Neal Pollard
I read the account of Ron Ingraham, who was lost at sea last December in the Pacific Ocean off the coast of Hawaii after his boat had taken on a dangerous amount of water. He was presumed dead by the Coast Guard after he made distress calls and they responded, searching for four days, covering 12,000 square miles, and finding nothing. 12 days later, while his friends were planning his memorial, he was found weak, hungry, and dehydrated, but alive. Family and friends hailed it as a miracle, and Ron felt he was given a new lease on life.
Then, tragically, near the end of April, Ron was fishing with a buddy when the 34-foot-boat they were on, The Munchkin, was smashed against the reef after midnight and totally broke apart. His friend found their emergency radio (EPIRB) in the wreckage, but there was no sign of Ingraham. Now, a month later, it is almost certain that he perished in that water about a mile from the cliffs of Molokai (facts from The Washington Post, Elahe Izadi, 4/30/15, http://www.washingtonpost.com).
What a graphic illustration of something that happens all the time in a spiritual sense. Paul urged Timothy to fight the good fight, “keeping faith and a good conscience, which some have rejected and suffered shipwreck in regard to their faith” (1 Tim. 1:19). At times, it can be very difficult to live the Christian life as the world assaults our faith through temptation or persecution. The trial may be internal, as we struggle with doubt or suffering. We may allow an unhealthy relationship to do the damage. In so many different ways, we can suffer shipwreck to our faith. Sometimes, we can be overtaken by one of these spiritual threats, leave and then return. We experience the thrill of forgiveness, the peace of restoration, and the hope of a new start. Then, we find ourselves returning to the very thing that upended us before. We must realize that there is more than one hazard while sailing on life’s sea.

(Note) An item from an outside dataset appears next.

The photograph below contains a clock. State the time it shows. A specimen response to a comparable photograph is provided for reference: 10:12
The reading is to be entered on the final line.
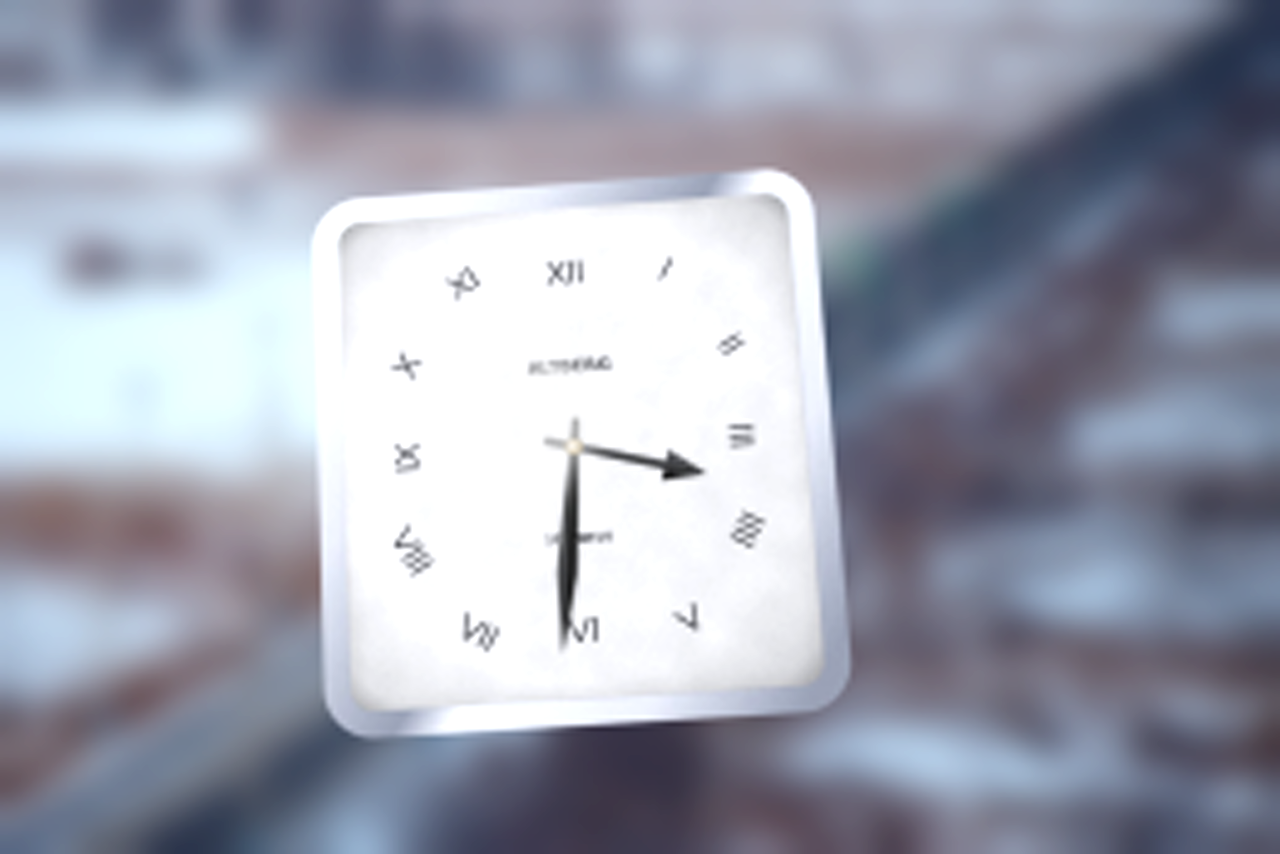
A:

Peter warns the Christian about the possibility of falling away. He says, “For if, after they have escaped the defilements of the world by the knowledge of the Lord and Savior Jesus Christ, they are again entangled in them and are overcome, the last state has become worse for them than the first. For it would be better for them not to have known the way of righteousness, than having known it, to turn away from the holy commandment handed on to them. It has happened to them according to the true proverb, ‘A dog returns to its own vomit,’ and, ‘A sow, after washing, returns to wallowing in the mire’” (2 Pet. 2:20-22). Certainly, as John reminds us, we can live with blessed assurance (1 John 5:13), but that is not for those who put themselves in peril by doing what will certainly shipwreck their faith.
May we live the beautiful prayer of Edward Hopper: “Jesus, Savior, pilot me over life’s tempestuous sea; unknown waves before me roll, hiding rocks and treacherous shoal; Chart and compass came from Thee—Jesus, Savior, pilot me.”